The following standards apply to policies issued or delivered before July 1, 1992, unless the policies are approved under the standards of WAC 284-66-063
. Medicare supplement insurance policies must return to policyholders in the form of aggregated benefits under the policy, for the entire period for which rates are computed to provide coverage, loss ratios not less than those in this section. The loss ratios must be on the basis of incurred claims losses and earned premiums for such period according to accepted actuarial principles. The loss ratio standards of this section are more stringent and more appropriate than those imposed by RCW 48.66.100
, and are necessary for the protection of the public interest.
(1) Where coverage is provided on a service rather than reimbursement basis, the loss ratios must be on the basis of incurred health care expenses and earned premiums for the period.
(2) All filings of rates and rating schedules must demonstrate that actual and expected losses in relation to premiums comply with the requirements of this chapter and are not excessive, inadequate or unfairly discriminatory.

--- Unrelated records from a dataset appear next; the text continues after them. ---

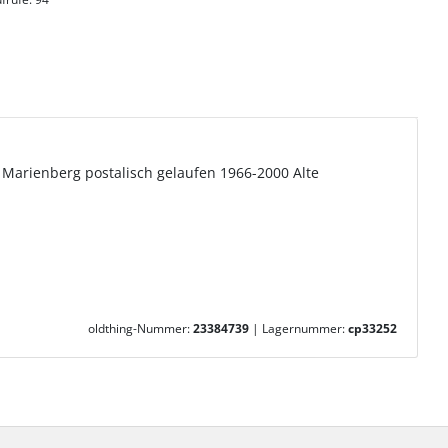
Marienberg postalisch gelaufen 1966-2000 Alte
oldthing-Nummer:
23384739
|
Lagernummer:
cp33252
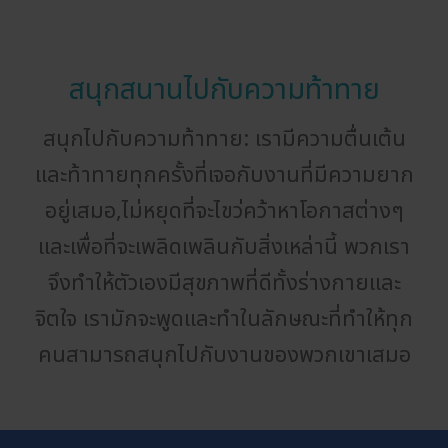
สนุกสนานไปกับความท้าทาย
สนุกไปกับความท้าทาย: เรามีความตื่นเต้น
และท้าทายทุกครั้งที่เจอกับงานที่มีความยาก
อยู่เสมอ,ไม่หยุดที่จะไขว่คว้าหาโอกาสต่างๆ
และเพื่อที่จะเพลิดเพลินกับสิ่งเหล่านี้ พวกเรา
จึงทำให้ตัวเองมีสุขภาพที่ดีทั้งร่างกายและ
จิตใจ เรามักจะพูดและทำในลักษณะที่ทำให้ทุก
คนสามารถสนุกไปกับงานของพวกเขาเสมอ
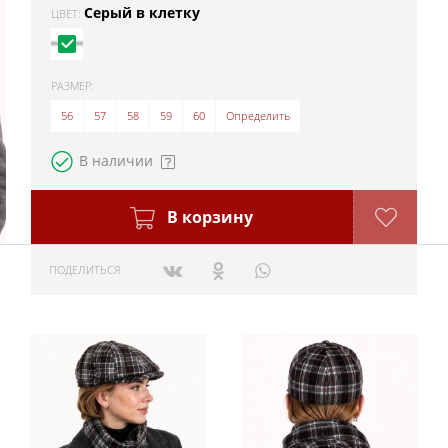
Серый в клетку
ЦВЕТ:
РАЗМЕР:
56
57
58
59
60
Определить
В наличии
В корзину
ПОДЕЛИТЬСЯ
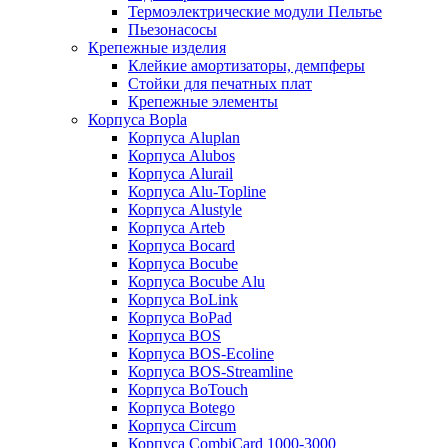
Термоэлектрические модули Пельтье
Пьезонасосы
Крепежные изделия
Клейкие амортизаторы, демпферы
Стойки для печатных плат
Крепежные элементы
Корпуса Bopla
Корпуса Aluplan
Корпуса Alubos
Корпуса Alurail
Корпуса Alu-Topline
Корпуса Alustyle
Корпуса Arteb
Корпуса Bocard
Корпуса Bocube
Корпуса Bocube Alu
Корпуса BoLink
Корпуса BoPad
Корпуса BOS
Корпуса BOS-Ecoline
Корпуса BOS-Streamline
Корпуса BoTouch
Корпуса Botego
Корпуса Circum
Корпуса CombiCard 1000-3000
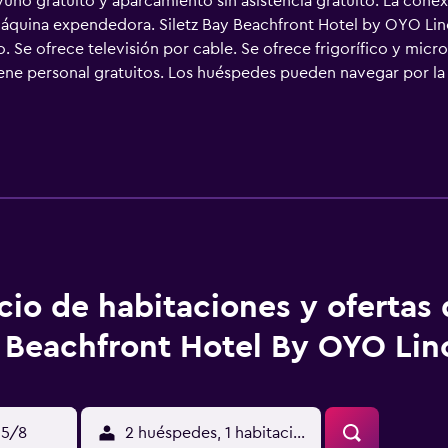
yuno gratuito y aparcamiento sin asistencia gratuito. La conex
máquina expendedora. Siletz Bay Beachfront Hotel by OYO Lin
o. Se ofrece televisión por cable. Se ofrece frigorífico y mi
iene personal gratuitos. Los huéspedes pueden navegar por la
 personas de negocios incluyen escritorio y teléfono. Se ofrece
cio de habitaciones y ofertas 
 Beachfront Hotel By OYO Lin
15/8
2 huéspedes, 1 habitación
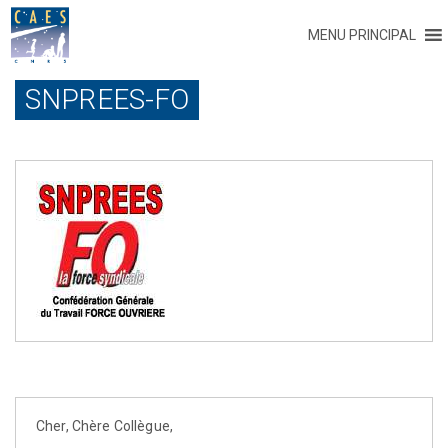
MENU PRINCIPAL
SNPREES-FO
Cher, Chère Collègue,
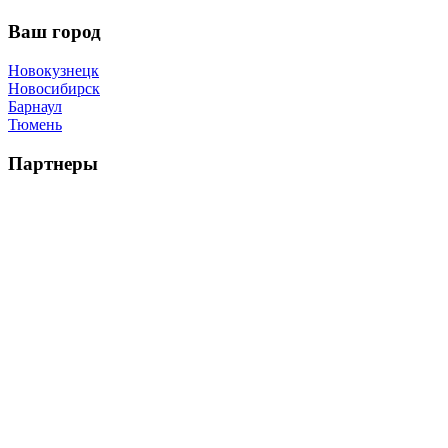
Ваш город
Новокузнецк
Новосибирск
Барнаул
Тюмень
Партнеры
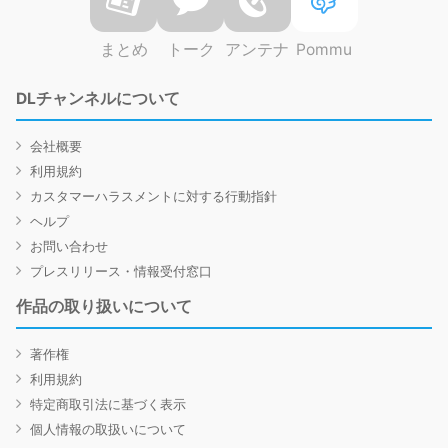
まとめ
トーク
アンテナ
Pommu
DLチャンネルについて
会社概要
利用規約
カスタマーハラスメントに対する行動指針
ヘルプ
お問い合わせ
プレスリリース・情報受付窓口
作品の取り扱いについて
著作権
利用規約
特定商取引法に基づく表示
個人情報の取扱いについて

(3) Every insurer providing medicare supplement policies in this state must annually file its rates, rating schedules, and supporting documentation including ratios of incurred losses to earned premiums demonstrating that it is in compliance with the applicable loss ratio standards and that the rating period for the policy is reasonable according to accepted actuarial principles and experience. If the initial rating period for the policy is more than one year, ratios of incurred losses to earned premiums must be filed by number of years of policy duration. Supporting documentation must include the amounts of unearned premium reserve, policy reserves, and claim reserves and liabilities, both nationally and for this state. This annual filing is in addition to filings made by insurers to establish initial rates or request rate adjustments required by WAC 284-66-240
(4) Incurred losses must include claims paid and the change in claim reserves and liabilities. Incurred losses may not include policy reserves, home office or field overhead, acquisition and selling costs, taxes or other expenses, contributions to surplus, profit, or claims processing costs. Where coverage is provided by a health care service contractor or health maintenance organization, health care expense costs may not include home office and overhead costs, advertising costs, commissions and other acquisition costs, taxes, capital costs, administrative costs, and claims processing costs.
(5) The following criteria will be used to determine whether policy forms are in compliance with the loss ratio standards of this section:
(a) For the most recent year, the ratio of the incurred losses to earned premiums is greater than or equal to the applicable percentages contained in this section; and
(b) The expected losses in relation to premiums over the entire rating period complies with the requirements of this section, relying on the judgment of the pricing actuary and acceptable to the commissioner; and
(c) For purposes of rate making and rate adjustments, similar policy forms must be grouped together according to the rules set forth in WAC 284-60-040
. All medicare supplement policies of an issuer issued for delivery between January 1, 1989, and July 1, 1992, are considered "similar policy forms" except those forms specifically approved under the standards of WAC 284-66-063
(d) The commissioner may consider additional criteria including, but not limited to:
(i) Equitable treatment of policyholders; and
(ii) The amount of policy reserves as defined for the insurer's statutory annual statement.
(6) Medicare supplement insurance policies issued by authorized disability insurers and fraternal benefit societies are expected to return to a policyholder in the form of aggregated loss ratios under the policy, at least sixty-five percent of the earned premiums in the case of individual policies, and seventy-five percent in the case of group policies.
(7) The minimum anticipated loss ratio requirement for health maintenance organizations and health care service contractors is seventy percent for individual forms and eighty percent for group contract forms. The minimum anticipated loss ratios are deemed to be met if the health care expense costs of the health maintenance organization or health care service contractor are seventy percent or more of the earned premium charged individual subscribers, or eighty percent or more of the earned premium charged subscribers covered under a group contract.